I agree there is going to be a surfeit of retirement properties. It's yet another aspect of our ageing population. But one way or another, the working and able-bodied population needs to care for 'our' elderly and frail.

LauraLovesLemons · 23/11/2022 06:47

What are the retirement apartments offering that justifies service charges of £7.5k - £10k a year

I think the one where my mother-in-law lives (not M&Stone) is about £100 a week, so not quite that expensive. They have staff on duty 24hrs, emergency pull cords in every room, a lunchtime restaurant which will bring food to you if you can't get out, a laundry, a programme of activities and they get 2 hours of cleaning per flat each week.

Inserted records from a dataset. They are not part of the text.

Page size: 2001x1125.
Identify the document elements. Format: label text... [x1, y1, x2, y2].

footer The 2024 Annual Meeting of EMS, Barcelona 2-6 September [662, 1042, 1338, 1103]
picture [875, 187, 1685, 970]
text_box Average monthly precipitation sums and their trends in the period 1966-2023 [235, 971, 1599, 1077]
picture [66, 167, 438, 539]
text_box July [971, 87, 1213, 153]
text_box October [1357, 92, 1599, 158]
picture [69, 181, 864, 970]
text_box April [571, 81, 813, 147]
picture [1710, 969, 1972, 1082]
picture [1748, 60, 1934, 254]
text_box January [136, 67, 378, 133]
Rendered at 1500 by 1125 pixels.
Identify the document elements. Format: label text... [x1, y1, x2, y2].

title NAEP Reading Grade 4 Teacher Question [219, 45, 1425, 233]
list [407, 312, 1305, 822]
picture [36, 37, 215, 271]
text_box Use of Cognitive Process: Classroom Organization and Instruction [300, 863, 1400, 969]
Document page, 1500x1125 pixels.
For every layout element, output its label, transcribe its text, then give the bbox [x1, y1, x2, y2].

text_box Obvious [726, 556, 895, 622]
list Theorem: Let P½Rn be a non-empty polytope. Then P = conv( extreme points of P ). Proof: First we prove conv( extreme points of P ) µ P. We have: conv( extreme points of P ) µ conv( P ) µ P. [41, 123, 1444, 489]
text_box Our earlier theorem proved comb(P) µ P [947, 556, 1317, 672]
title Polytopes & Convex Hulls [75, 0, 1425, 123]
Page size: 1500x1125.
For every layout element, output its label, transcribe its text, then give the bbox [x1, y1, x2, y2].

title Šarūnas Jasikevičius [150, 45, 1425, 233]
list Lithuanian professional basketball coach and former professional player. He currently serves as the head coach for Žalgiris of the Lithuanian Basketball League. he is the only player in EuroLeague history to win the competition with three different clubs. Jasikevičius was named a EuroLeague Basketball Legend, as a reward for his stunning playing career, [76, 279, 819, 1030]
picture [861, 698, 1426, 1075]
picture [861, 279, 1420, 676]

It's quite an old one though in an urban setting with only smallish gardens; some of the newer ones have gyms, pools, extensive grounds and even listed building status (in a converted historic house).

EmmaAgain22 · 23/11/2022 08:01

Toddlerteaplease · 22/11/2022 21:08

@BlackAmericanoNoSugar i have friend who lives in one of them. I believe they also have a fee deducted for every year they lived there. So the estate won't get the price that was paid. Not being able to leave his flat or complex at all during covid, really damaged his mental health.

That's the main thing that puts me off.

I'm puzzled the second hand ones aren't more in demand.

shinynewapple22 · 23/11/2022 10:02

@BigSkies2022 I think this sounds a good solution for you - your only problem would be if your parent requires additional care that can't be provided within the complex and they need to sell the property to pay for residential care .

sunshinesupermum · 23/11/2022 11:24

I'm puzzled the second hand ones aren't more in demand.

Having seen some I'm not surprised. They are often 20+ years old and need refurbishing which no-one wants to have to contend with when moving in.